Back in October, Disney (NYSE: DIS) and FuboTV reached an agreement under which FuboTV merged its sports-centered streaming business with Disney's Hulu+ Live TV streaming service. As a result, Disney now owns 70% of the combined entity, while FuboTV shareholders own the remaining 30%.
The combined entity actually reported decent numbers back in February, with pro forma revenue up 6%, beating analyst expectations, and the adjusted EBITDA (earnings before interest, taxes, depreciation, and amortization) margin increasing from 1.4% to 2.5%.
Still, having a 30% "stub" of a streaming service doesn't yield much value these days. And while year-over-year revenue grew, this was likely driven by price increases, as North American subscribers fell from 6.3 million to 6.2 million and international subscribers fell from 362,000 to 335,000.
Image source: Getty Images.
After a big decline over the past several months, FuboTV's market cap has fallen to a mere $360 million. That actually looks fairly cheap, given that the combined company generated $6.2 billion in pro forma revenue and $78 million of adjusted EBITDA over the past 12 months.
30% of those revenue and adjusted EBITDA figures would come to $1.86 billion and $23.4 million, respectively, which would mean Fubo is trading at roughly 15.4 times EBITDA and just 0.2 times sales.
At that low a price-to-sales ratio, even mild improvements in EBITDA margins could make a big difference.
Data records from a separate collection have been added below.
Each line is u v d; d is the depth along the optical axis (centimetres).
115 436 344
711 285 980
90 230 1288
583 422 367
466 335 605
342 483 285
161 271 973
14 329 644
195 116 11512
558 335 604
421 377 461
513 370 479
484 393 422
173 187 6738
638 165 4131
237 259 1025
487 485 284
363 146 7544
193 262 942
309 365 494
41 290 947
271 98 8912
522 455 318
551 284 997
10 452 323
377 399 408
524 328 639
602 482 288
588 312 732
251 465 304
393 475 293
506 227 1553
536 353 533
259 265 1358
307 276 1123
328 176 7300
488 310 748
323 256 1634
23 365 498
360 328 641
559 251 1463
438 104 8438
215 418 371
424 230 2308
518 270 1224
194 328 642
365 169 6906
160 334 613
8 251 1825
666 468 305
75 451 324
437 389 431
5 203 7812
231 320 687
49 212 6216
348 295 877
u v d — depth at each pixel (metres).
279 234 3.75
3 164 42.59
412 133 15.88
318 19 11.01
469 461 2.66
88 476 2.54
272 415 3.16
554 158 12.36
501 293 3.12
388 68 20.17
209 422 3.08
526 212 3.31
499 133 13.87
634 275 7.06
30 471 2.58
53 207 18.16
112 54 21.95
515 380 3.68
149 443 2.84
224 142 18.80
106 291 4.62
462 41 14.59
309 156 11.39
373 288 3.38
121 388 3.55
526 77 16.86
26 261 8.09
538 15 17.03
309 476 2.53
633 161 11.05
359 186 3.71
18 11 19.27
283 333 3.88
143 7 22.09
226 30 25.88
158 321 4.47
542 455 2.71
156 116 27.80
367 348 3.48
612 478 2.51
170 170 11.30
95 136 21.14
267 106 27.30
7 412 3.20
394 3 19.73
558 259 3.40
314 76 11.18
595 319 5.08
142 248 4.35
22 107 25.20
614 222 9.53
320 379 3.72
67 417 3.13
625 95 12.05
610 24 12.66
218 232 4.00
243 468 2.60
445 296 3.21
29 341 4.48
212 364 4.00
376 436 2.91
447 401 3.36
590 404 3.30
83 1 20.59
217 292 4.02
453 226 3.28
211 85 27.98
So, Fubo could therefore be a deep-value pick here, suitable for higher-risk investors; however, the question is whether the modern-day consumer will continue to pay up for streaming sports content, which is already a pricey endeavor. According to TMF Research, customers are cutting back on streaming services amid confusion, competition, and skyrocketing bills -- with live sports content being one of the bigger casualties.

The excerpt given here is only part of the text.